It's def not on iplayer


----------



## mrsfran (Jun 5, 2009)

Ron Merlin said:


> I watch news for a living and am force-fed newsreaders ALL BLOODY DAY. To retain my sanity I feel compelled to find favourites, or at least find the best features amongst a forest of bland "news hair" lookalikes. On the Beeb I'm fond of Huw's dry style of presentation, and Sophie Raworth's mumsy loveliness.
> 
> Occasionally I have to watch the financial channels. CNBC seems to be full of coked-up tossers, but I must confess I do enjoy the sheer ludicrousness of uber-posh Richard Quest on CNN.
> 
> ...



I love Richard Quest  BUSINESS TRAVELLER.



Ron Merlin said:


> Dermot Murnaghan reminds me of those selfish twonks on the train by the way he sits. You know, like he's got swollen bollocks or something. Show off your bulge!



My studio is in the news building and he's actually very lovely 

Kay Burleigh, on the other hand, is a right bitch.


----------



## Stigmata (Jun 5, 2009)

Richard Quest has a good name. So has Damien Grammaticus.


----------



## London_Calling (Jun 5, 2009)

If we're talking that kind of like then it's probably Emily Maitlis on Newsnight. Girie but tough. A good interviewer as well, by BBC standards anyway.








There's a bloke who come on tv news sometimes called Simon Calder - he specialises in travel and works at the Indie. He gave me my first ever fag aged around 8 (yes, he was an older boy). Bastid!


----------



## Ms T (Jun 5, 2009)

missfran said:


> I love Richard Quest  BUSINESS TRAVELLER.
> 
> 
> 
> ...



Dermot is lovely.  As is Nick Owen and Huw Edwards.  Sian also v. nice, and everyone liked Natasha who worked with her apparently. 

When Kay Burleigh got stalked by Barry George, there wasn't much sympathy for her, iirc.


----------



## skyscraper101 (Jun 5, 2009)

In the battle of the heavyweights in terms of news presenter eye candy and representing Great Britain in the red corner:

Tasmin Lucia Khan (presenter of E24 on BBC News)

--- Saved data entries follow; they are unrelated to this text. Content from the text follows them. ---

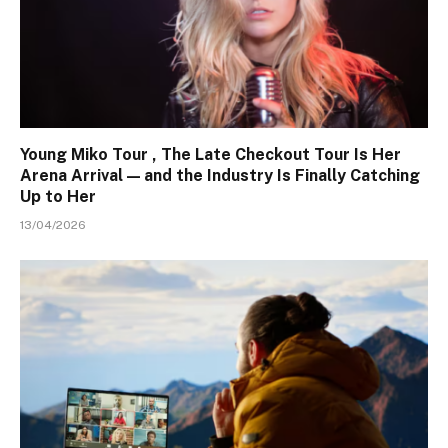
Young Miko Tour , The Late Checkout Tour Is Her
Arena Arrival — and the Industry Is Finally Catching
Up to Her
13/04/2026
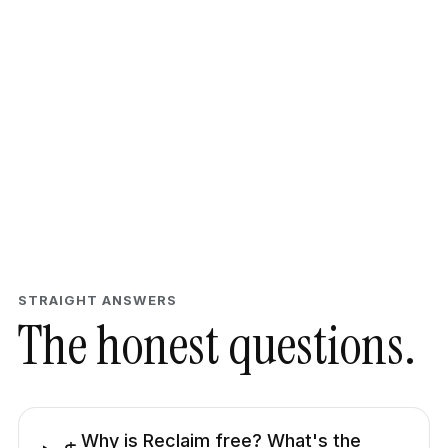
STRAIGHT ANSWERS
The honest questions.
Why is Reclaim free? What's the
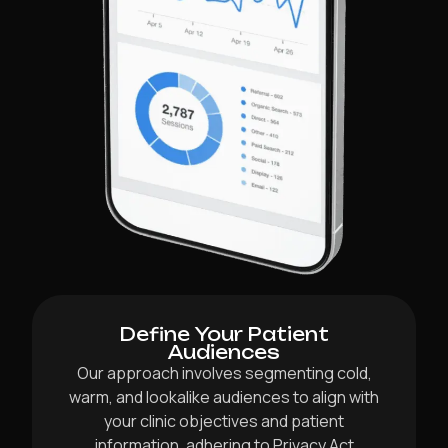
Define Your Patient
Audiences
Our approach involves segmenting cold,
warm, and lookalike audiences to align with
your clinic objectives and patient
information, adhering to Privacy Act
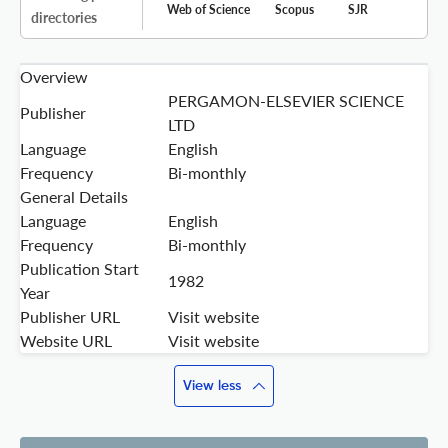
Web of Science
Scopus
SJR
directories
Overview
PERGAMON-ELSEVIER SCIENCE
Publisher
LTD
Language
English
Frequency
Bi-monthly
General Details
Language
English
Frequency
Bi-monthly
Publication Start
1982
Year
Publisher URL
Visit website
Website URL
Visit website
View less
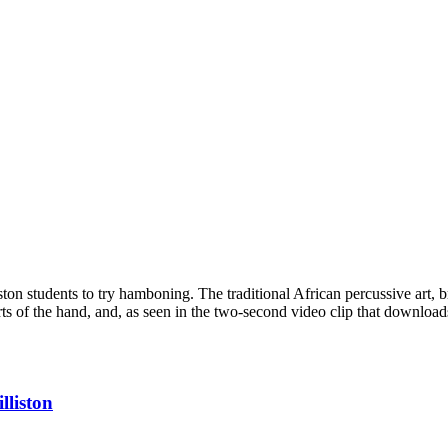
ston students to try hamboning. The traditional African percussive art, 
parts of the hand, and, as seen in the two-second video clip that downlo
lliston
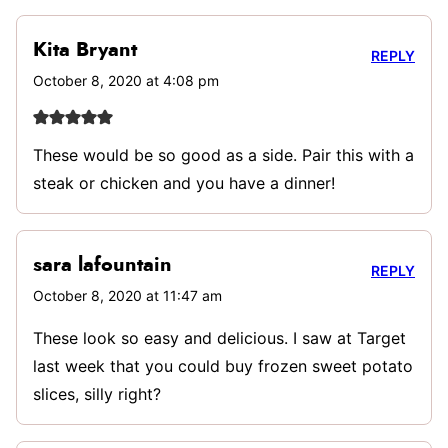
Kita Bryant
REPLY
October 8, 2020 at 4:08 pm
These would be so good as a side. Pair this with a
steak or chicken and you have a dinner!
sara lafountain
REPLY
October 8, 2020 at 11:47 am
These look so easy and delicious. I saw at Target
last week that you could buy frozen sweet potato
slices, silly right?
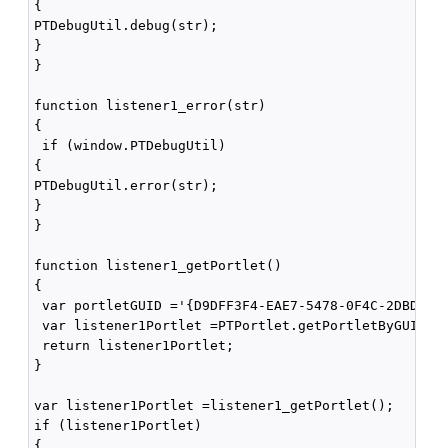
{

PTDebugUtil.debug(str); 

}

}

function listener1_error(str)

{

 if (window.PTDebugUtil) 

{

PTDebugUtil.error(str); 

}

}

function listener1_getPortlet()

{

 var portletGUID ='{D9DFF3F4-EAE7-5478-0F4C-2DBDB4F4
 var listener1Portlet =PTPortlet.getPortletByGUID(po
 return listener1Portlet;

}

var listener1Portlet =listener1_getPortlet();

if (listener1Portlet)

{
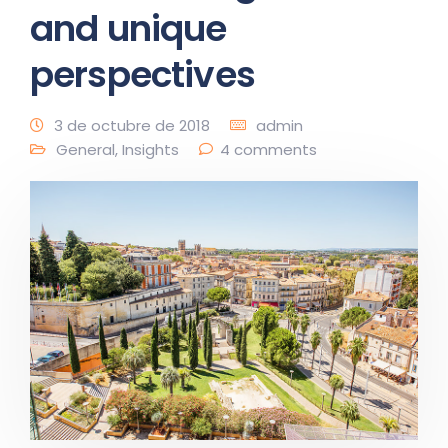
and unique
perspectives
3 de octubre de 2018
admin
General
,
Insights
4 comments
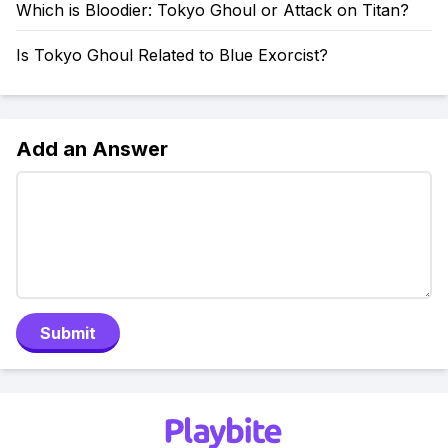
Which is Bloodier: Tokyo Ghoul or Attack on Titan?
Is Tokyo Ghoul Related to Blue Exorcist?
Add an Answer
Submit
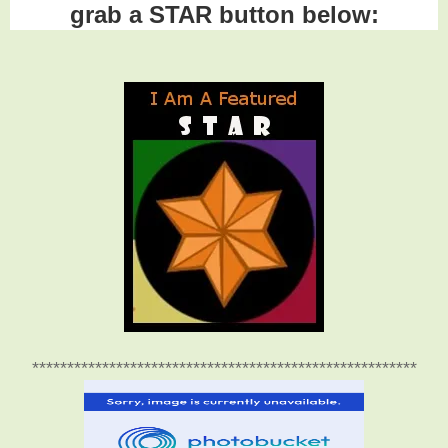
grab a STAR button below:
*******************************************************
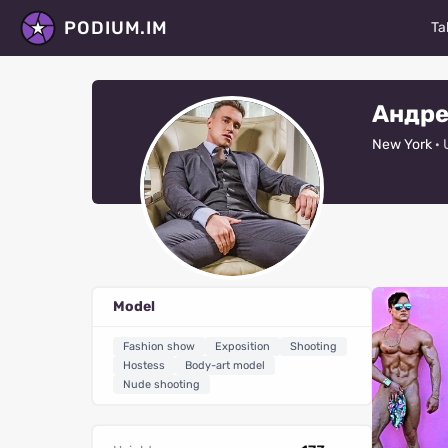
PODIUM.IM
Ta
M
Андре
Ac
New York
· 
D
P
St
Ma
Model
Fa
Fashion show
Exposition
Shooting
V
Hostess
Body-art model
Nude shooting
R
Al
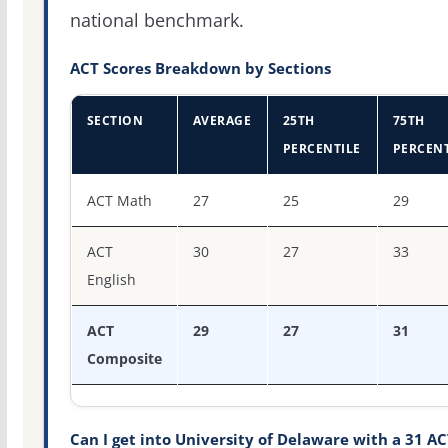
national benchmark.
ACT Scores Breakdown by Sections
SECTION
AVERAGE
25TH
75TH
PERCENTILE
PERCENT
ACT score percentiles for University of Delaware
ACT Math
27
25
29
ACT
30
27
33
English
ACT
29
27
31
Composite
Can I get into University of Delaware with a 31 AC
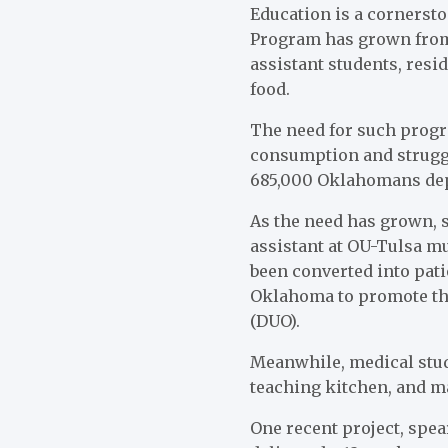
Education is a cornersto
Program has grown from
assistant students, resi
food.
The need for such progra
consumption and struggl
685,000 Oklahomans depe
As the need has grown, s
assistant at OU-Tulsa m
been converted into pati
Oklahoma to promote the
(DUO).
Meanwhile, medical stud
teaching kitchen, and ma
One recent project, spe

Representing France in the blue corner: Melissa Theuriau






Both stunners but I think Melissa Theuriau has the edge


----------



## Flashman (Jun 5, 2009)

Sky Sports News' Millie Clode:


----------



## strung out (Jun 5, 2009)

yeah, this isn't a thread for posting up gratuitous pics of eye candy thanks


----------



## Flashman (Jun 5, 2009)

Sozzer.


----------



## skyscraper101 (Jun 5, 2009)




----------



## zoooo (Jun 5, 2009)

I love Peter Dobbie.
He used to be on News 24 but moved to BBC World so I haven't seen him for ages.


----------



## stavros (Jun 5, 2009)

If he counts, Paxo. If not, and discounting eye-candy, maybe Krishnan Guru-Murphy. I remember him presenting Newsround.


----------



## Sootysoots (Jun 5, 2009)

Sam Matterface

But that's only because his name is funny.


----------



## strung out (Jun 5, 2009)

speaking of newsround... John Craven ftw


----------